Salvador Jiménez

Personal information
- Full name: Salvador Enrique Jiménez Medina
- Born: 26 December 1973 (age 52)

Sport
- Sport: Swimming

= Salvador Jiménez =

Honduran swimmer (born 1973)

Salvador Enrique Jiménez Medina (born 26 December 1973) is a Honduran swimmer. As a swimmer, he represented Honduras in international competition. He represented Honduras at the 1992 Summer Olympics in three events, the men's 100 metre butterfly, men's 100 metre backstroke, and men's 200 metre backstroke. Though, he failed to make it past the qualifying heats of all of the events he had entered in.

==Biography==
Salvador Enrique Jiménez Medina was born on 26 December 1973. As a swimmer, he represented Honduras in international competition.

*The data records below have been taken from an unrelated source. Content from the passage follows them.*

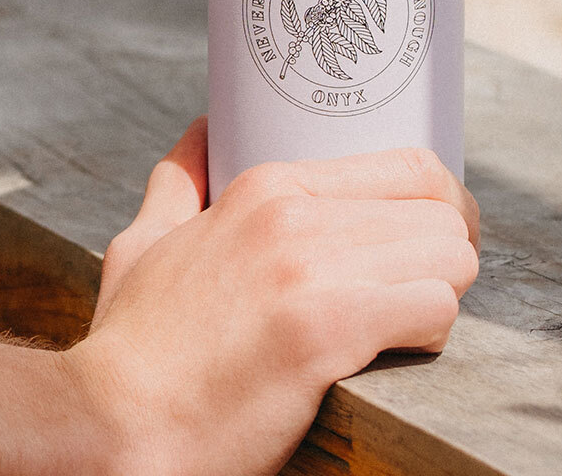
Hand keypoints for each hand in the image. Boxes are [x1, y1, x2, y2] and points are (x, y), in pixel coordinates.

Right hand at [67, 119, 479, 475]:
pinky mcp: (325, 329)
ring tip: (416, 315)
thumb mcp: (144, 243)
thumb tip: (200, 133)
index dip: (442, 200)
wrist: (111, 428)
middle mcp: (294, 215)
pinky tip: (403, 346)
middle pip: (439, 206)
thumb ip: (177, 181)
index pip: (408, 164)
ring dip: (445, 289)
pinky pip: (432, 309)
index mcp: (266, 187)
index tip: (440, 230)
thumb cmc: (135, 346)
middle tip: (436, 280)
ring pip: (448, 253)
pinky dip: (432, 331)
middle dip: (451, 247)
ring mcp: (310, 269)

Jiménez was selected to compete for Honduras at the 1992 Summer Olympics held in Barcelona, Spain. For the 1992 Summer Games, he was entered in three events: the men's 100 metre butterfly, men's 100 metre backstroke, and men's 200 metre backstroke. He first competed in the qualifying heats of the men's 100 metre butterfly on 27 July 1992 in the first heat against eight other swimmers. There, he recorded a time of 1:03.76 and placed seventh, failing to advance further to the finals as only the top 16 ranked swimmers in the heats would only be able to do so. He then competed in the qualifying heats of the men's 200 metre backstroke the following day in the first heat against six other competitors. There, he recorded a time of 2:20.15 and placed fourth, failing to advance further to the finals. His last event was the men's 100 metre backstroke. He competed in the qualifying heats of the event two days later in the first heat against four other swimmers. There, he recorded a time of 1:04.60 and placed second, but failed again to advance to the finals of the event.